• **About this task**
From the records below, copy each line that has the word "Original" in it.

• **Extracted entries**

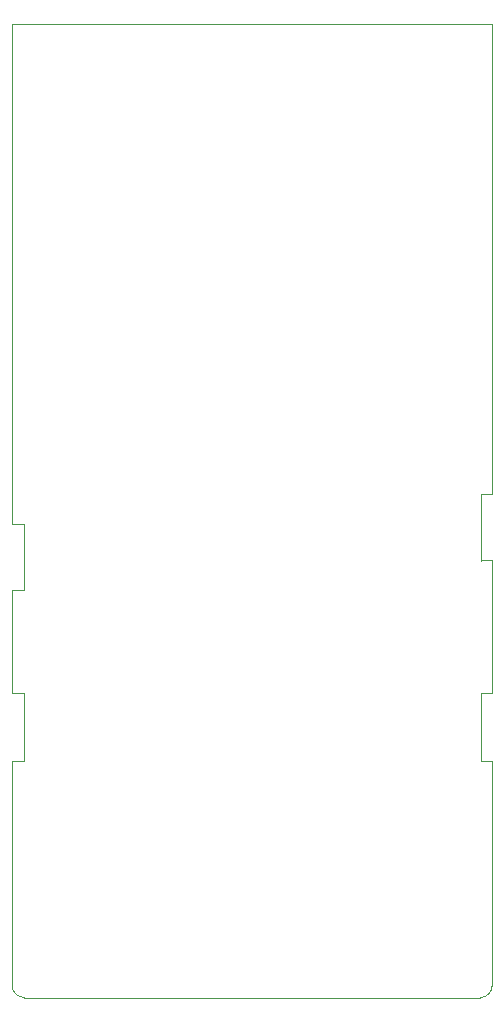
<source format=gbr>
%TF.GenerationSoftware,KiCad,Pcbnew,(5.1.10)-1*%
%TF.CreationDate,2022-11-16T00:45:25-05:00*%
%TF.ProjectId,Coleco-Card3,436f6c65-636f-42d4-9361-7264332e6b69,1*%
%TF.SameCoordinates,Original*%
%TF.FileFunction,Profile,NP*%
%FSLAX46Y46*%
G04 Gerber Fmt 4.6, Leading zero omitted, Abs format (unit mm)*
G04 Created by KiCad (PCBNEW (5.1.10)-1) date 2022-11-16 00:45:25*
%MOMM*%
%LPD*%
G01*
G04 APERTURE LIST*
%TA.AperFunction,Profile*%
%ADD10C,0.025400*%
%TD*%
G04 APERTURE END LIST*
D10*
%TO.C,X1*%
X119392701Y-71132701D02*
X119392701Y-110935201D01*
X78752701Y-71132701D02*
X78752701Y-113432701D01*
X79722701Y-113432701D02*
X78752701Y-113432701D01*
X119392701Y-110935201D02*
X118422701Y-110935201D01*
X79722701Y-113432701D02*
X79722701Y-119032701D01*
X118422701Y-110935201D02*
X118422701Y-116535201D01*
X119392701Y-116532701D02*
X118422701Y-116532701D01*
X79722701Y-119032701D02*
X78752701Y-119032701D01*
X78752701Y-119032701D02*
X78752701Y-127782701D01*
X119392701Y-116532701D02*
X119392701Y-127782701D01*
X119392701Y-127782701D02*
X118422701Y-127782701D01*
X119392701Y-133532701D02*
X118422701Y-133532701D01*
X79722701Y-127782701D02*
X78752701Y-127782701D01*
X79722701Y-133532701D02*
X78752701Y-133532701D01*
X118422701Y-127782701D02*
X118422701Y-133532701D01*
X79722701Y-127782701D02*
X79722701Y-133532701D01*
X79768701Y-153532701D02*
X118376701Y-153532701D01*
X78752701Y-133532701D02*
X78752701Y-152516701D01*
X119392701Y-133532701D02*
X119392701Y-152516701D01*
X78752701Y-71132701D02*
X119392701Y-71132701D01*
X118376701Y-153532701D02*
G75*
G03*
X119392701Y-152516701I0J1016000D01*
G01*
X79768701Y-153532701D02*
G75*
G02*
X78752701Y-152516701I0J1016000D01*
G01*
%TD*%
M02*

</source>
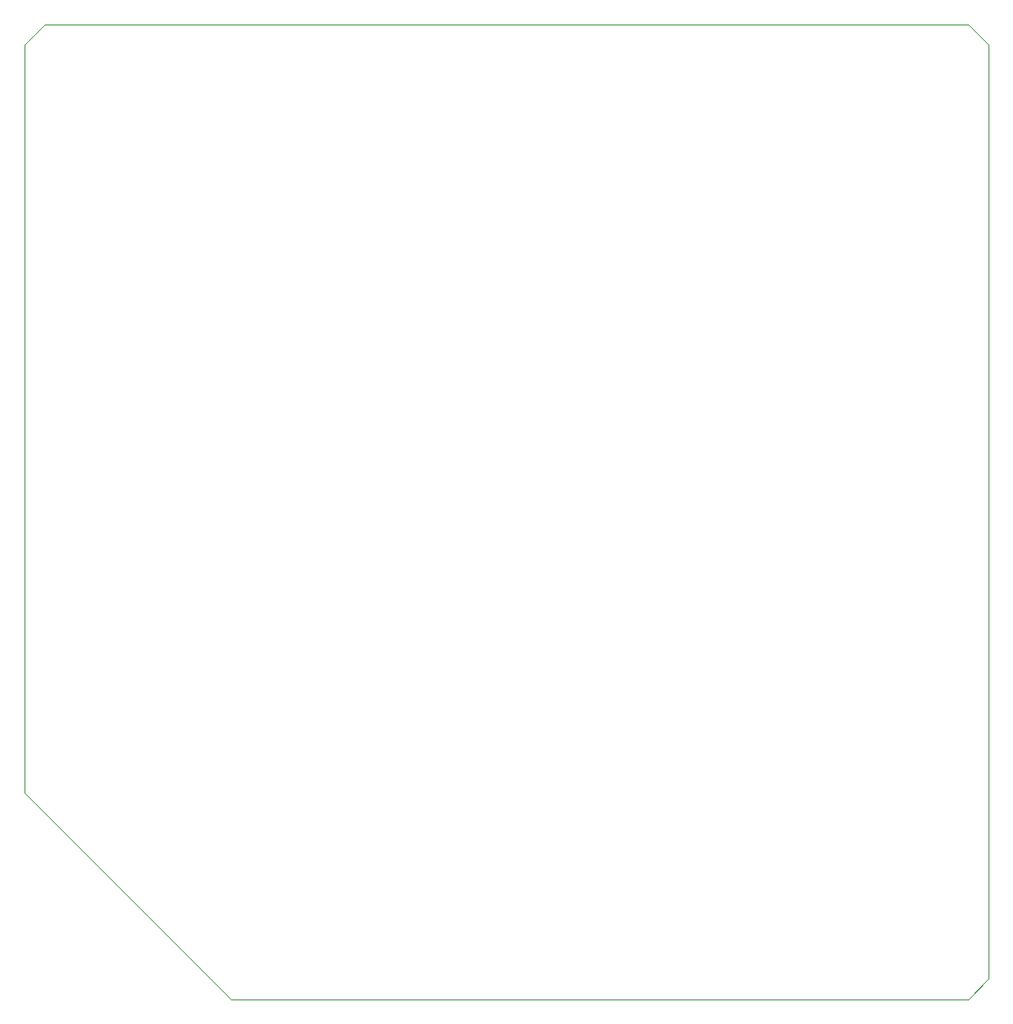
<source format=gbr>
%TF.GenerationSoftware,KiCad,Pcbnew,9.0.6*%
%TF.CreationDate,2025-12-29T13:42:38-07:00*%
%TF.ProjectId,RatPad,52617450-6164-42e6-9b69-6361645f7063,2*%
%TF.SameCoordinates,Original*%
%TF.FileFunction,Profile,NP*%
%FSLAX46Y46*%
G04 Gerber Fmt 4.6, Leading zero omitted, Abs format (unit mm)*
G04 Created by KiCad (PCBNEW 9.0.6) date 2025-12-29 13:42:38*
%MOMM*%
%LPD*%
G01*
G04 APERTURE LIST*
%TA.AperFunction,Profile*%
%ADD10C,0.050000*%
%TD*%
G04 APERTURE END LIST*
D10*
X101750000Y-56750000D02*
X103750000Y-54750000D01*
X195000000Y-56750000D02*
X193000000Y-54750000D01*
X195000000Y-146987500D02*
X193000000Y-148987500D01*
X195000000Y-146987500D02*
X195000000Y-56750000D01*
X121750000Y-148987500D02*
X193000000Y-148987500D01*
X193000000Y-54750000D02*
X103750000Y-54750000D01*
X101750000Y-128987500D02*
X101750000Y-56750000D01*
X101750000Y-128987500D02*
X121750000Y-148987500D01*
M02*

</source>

• **Response to the exercise**
%TF.SameCoordinates,Original*%
%TF.SameCoordinates,Original*%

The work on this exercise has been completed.